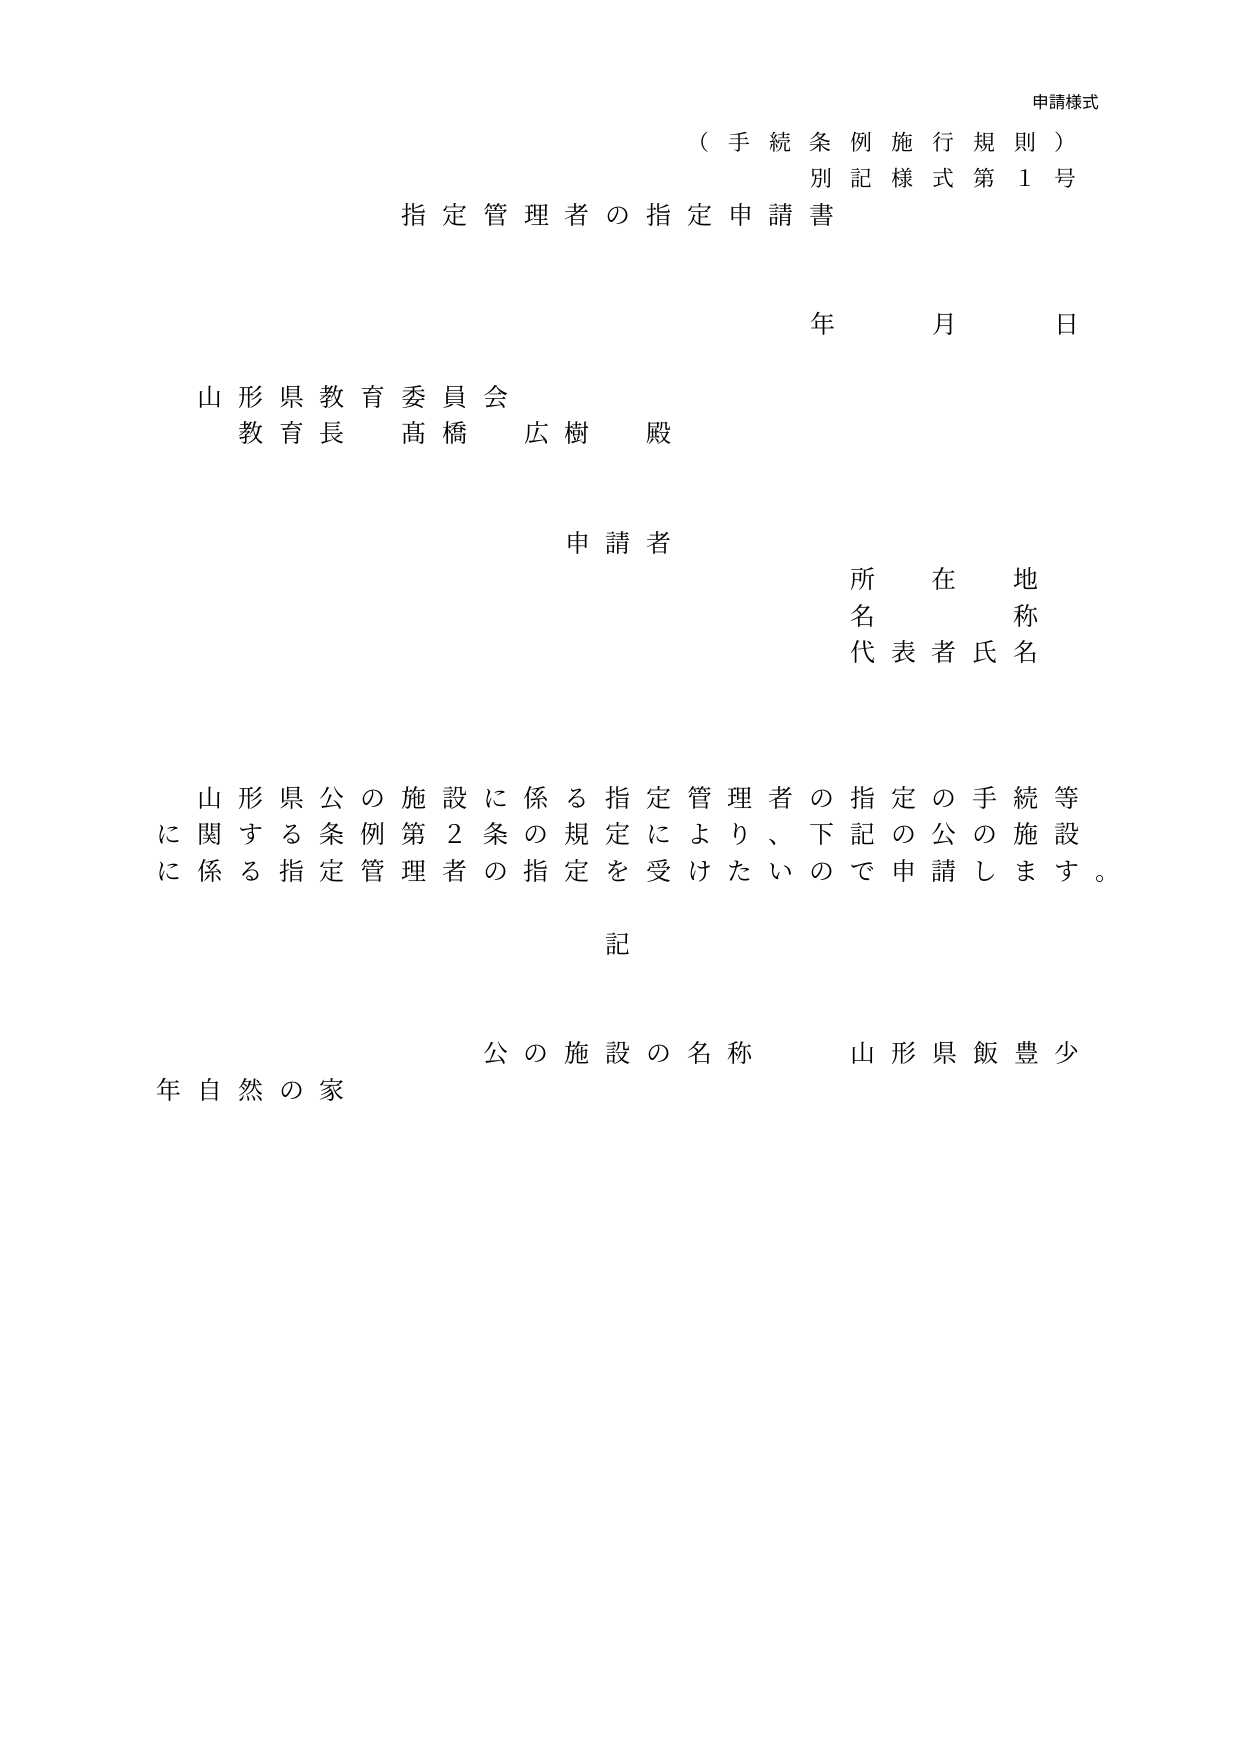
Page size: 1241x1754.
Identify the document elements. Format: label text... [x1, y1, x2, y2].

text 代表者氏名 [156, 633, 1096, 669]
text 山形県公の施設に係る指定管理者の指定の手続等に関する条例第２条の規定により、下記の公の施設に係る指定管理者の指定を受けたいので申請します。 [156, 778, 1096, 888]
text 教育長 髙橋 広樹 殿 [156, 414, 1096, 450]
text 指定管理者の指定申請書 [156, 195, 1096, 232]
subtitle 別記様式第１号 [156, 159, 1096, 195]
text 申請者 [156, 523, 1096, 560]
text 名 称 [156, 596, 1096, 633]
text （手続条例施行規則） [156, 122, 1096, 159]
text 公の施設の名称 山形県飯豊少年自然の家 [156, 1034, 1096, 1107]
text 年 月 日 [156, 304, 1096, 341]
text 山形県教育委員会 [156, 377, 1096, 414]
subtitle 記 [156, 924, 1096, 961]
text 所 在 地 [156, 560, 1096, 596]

______________________________

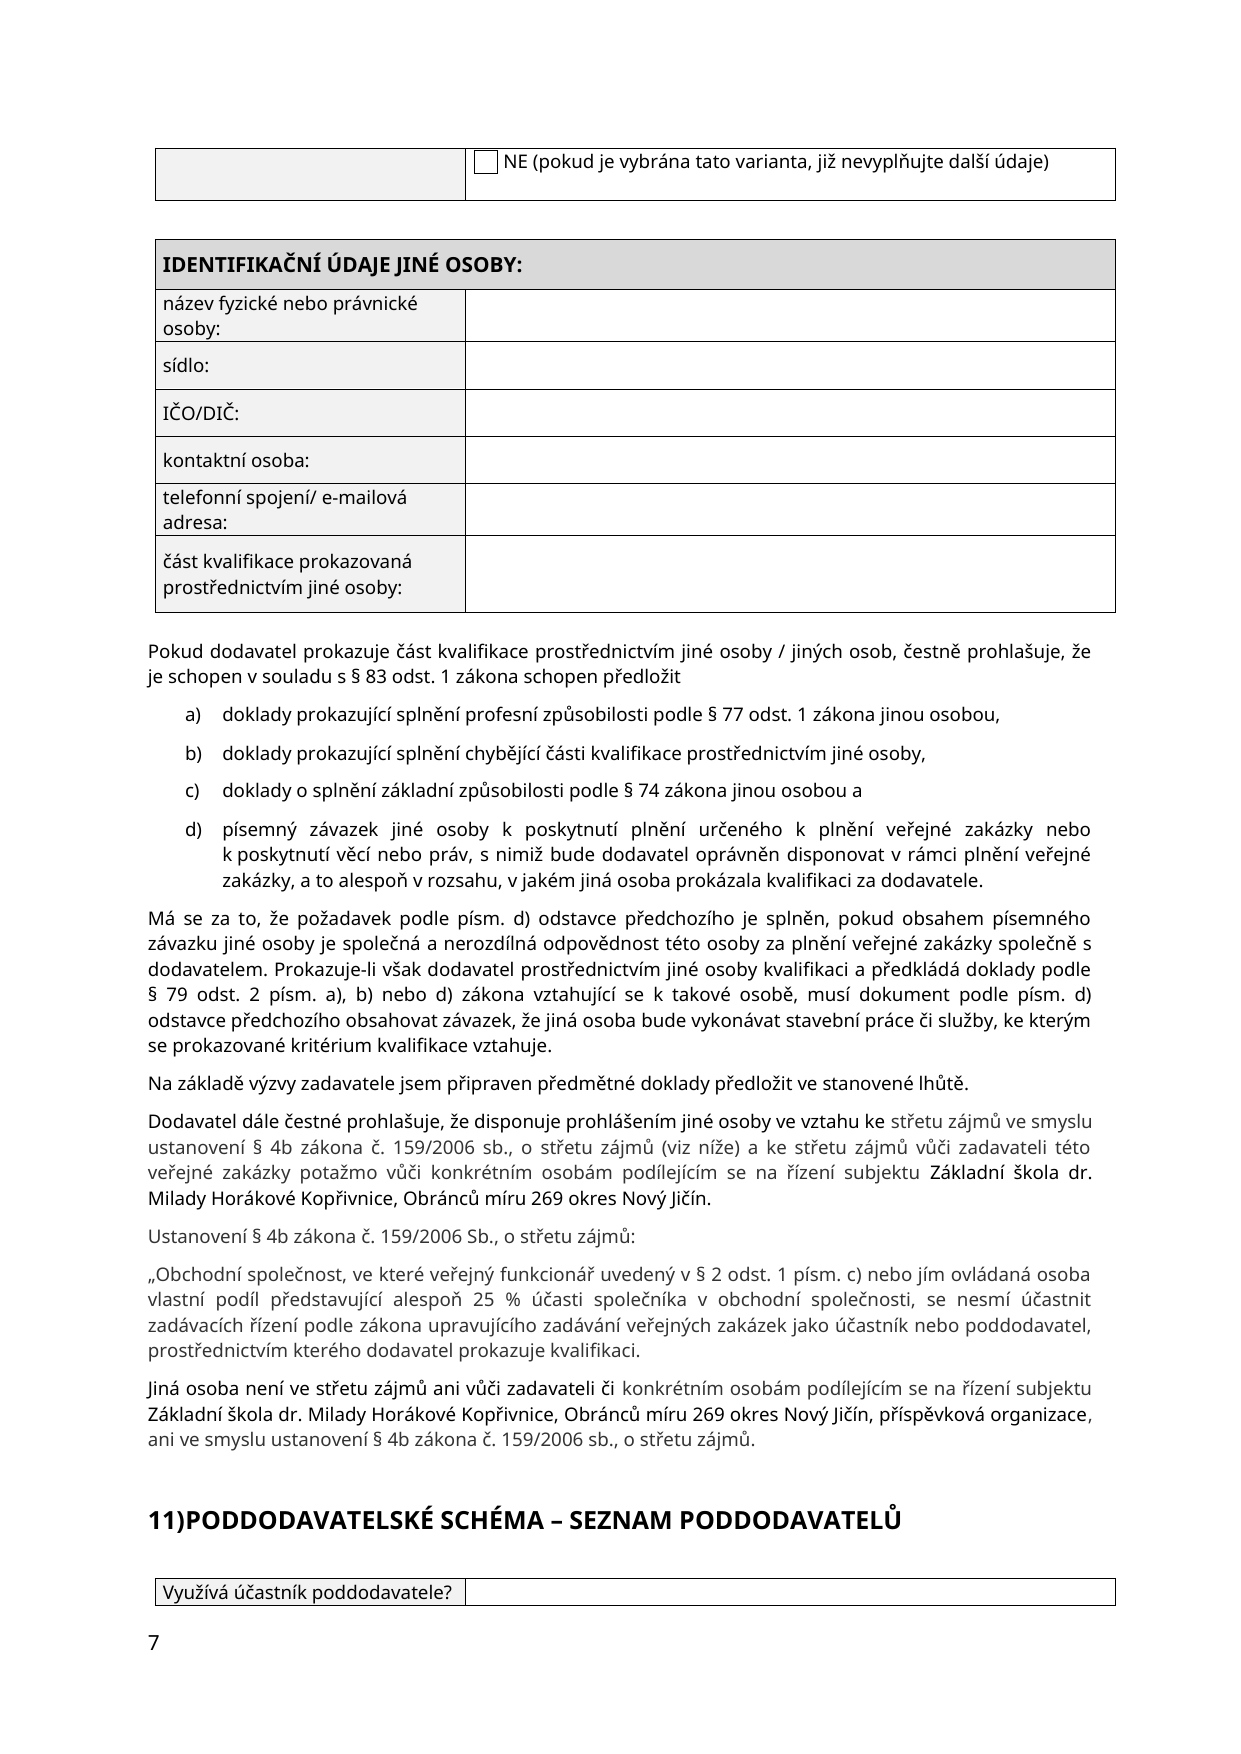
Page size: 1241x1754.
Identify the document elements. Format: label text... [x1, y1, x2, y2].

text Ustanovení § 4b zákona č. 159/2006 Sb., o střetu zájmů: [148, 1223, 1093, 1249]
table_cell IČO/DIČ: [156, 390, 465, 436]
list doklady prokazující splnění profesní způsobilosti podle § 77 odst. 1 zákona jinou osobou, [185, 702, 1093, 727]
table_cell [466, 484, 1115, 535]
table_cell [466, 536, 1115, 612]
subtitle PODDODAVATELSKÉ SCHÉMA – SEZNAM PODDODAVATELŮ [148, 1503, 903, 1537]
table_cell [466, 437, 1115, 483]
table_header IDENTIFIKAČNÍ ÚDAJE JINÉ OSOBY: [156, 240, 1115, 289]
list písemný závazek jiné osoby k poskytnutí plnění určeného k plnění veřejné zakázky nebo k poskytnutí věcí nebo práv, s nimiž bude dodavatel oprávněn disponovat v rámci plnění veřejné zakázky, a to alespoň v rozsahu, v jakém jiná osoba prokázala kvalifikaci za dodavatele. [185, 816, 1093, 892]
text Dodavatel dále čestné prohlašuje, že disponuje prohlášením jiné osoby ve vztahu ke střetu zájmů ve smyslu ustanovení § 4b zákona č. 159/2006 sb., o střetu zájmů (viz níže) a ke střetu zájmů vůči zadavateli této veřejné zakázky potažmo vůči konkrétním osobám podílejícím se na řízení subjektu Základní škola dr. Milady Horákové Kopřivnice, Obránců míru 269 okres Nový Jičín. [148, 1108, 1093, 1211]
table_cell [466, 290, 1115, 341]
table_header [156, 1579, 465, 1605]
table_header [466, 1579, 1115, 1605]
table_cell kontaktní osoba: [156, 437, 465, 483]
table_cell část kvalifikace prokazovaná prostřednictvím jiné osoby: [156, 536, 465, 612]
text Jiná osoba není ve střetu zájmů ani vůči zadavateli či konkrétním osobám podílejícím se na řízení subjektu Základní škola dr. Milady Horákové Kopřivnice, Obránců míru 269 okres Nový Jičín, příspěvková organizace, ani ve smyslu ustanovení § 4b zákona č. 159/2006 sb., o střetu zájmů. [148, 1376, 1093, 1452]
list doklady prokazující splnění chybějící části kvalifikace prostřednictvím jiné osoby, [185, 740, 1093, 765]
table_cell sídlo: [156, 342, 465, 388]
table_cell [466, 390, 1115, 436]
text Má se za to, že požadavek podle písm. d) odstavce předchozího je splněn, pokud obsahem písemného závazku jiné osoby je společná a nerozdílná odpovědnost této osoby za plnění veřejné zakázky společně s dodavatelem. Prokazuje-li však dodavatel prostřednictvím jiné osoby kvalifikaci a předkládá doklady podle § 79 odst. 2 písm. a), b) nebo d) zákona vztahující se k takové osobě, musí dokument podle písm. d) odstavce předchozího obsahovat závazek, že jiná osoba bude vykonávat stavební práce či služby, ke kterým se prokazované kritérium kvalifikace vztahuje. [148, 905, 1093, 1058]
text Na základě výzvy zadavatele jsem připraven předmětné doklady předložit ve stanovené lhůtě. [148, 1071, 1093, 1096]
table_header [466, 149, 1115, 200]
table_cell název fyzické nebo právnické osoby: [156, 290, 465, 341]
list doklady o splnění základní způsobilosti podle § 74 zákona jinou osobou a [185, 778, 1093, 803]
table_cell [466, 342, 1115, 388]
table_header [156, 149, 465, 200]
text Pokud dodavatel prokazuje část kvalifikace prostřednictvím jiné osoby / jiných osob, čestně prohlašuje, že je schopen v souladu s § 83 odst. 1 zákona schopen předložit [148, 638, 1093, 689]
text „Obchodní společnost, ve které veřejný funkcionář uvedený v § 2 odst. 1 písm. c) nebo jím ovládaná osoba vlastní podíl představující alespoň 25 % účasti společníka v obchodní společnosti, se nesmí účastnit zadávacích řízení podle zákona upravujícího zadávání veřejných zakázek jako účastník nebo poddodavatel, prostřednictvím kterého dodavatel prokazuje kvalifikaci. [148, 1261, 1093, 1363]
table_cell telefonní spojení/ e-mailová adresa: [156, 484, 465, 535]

______________________________

Please return every line from the material above where the string "prostřednictvím" occurs.

table_cell část kvalifikace prokazovaná prostřednictvím jiné osoby: [156, 536, 465, 612]
list doklady prokazující splnění chybějící části kvalifikace prostřednictvím jiné osoby, [185, 740, 1093, 765]
text Má se za to, že požadavek podle písm. d) odstavce předchozího je splněn, pokud obsahem písemného závazku jiné osoby je společná a nerozdílná odpovědnost této osoby za plnění veřejné zakázky společně s dodavatelem. Prokazuje-li však dodavatel prostřednictvím jiné osoby kvalifikaci a předkládá doklady podle § 79 odst. 2 písm. a), b) nebo d) zákona vztahující se k takové osobě, musí dokument podle písm. d) odstavce předchozího obsahovat závazek, že jiná osoba bude vykonávat stavební práce či služby, ke kterým se prokazované kritérium kvalifikace vztahuje. [148, 905, 1093, 1058]
text Pokud dodavatel prokazuje část kvalifikace prostřednictvím jiné osoby / jiných osob, čestně prohlašuje, že je schopen v souladu s § 83 odst. 1 zákona schopen předložit [148, 638, 1093, 689]
text „Obchodní společnost, ve které veřejný funkcionář uvedený v § 2 odst. 1 písm. c) nebo jím ovládaná osoba vlastní podíl představující alespoň 25 % účasti společníka v obchodní společnosti, se nesmí účastnit zadávacích řízení podle zákona upravujícího zadávání veřejných zakázek jako účastník nebo poddodavatel, prostřednictvím kterého dodavatel prokazuje kvalifikaci. [148, 1261, 1093, 1363]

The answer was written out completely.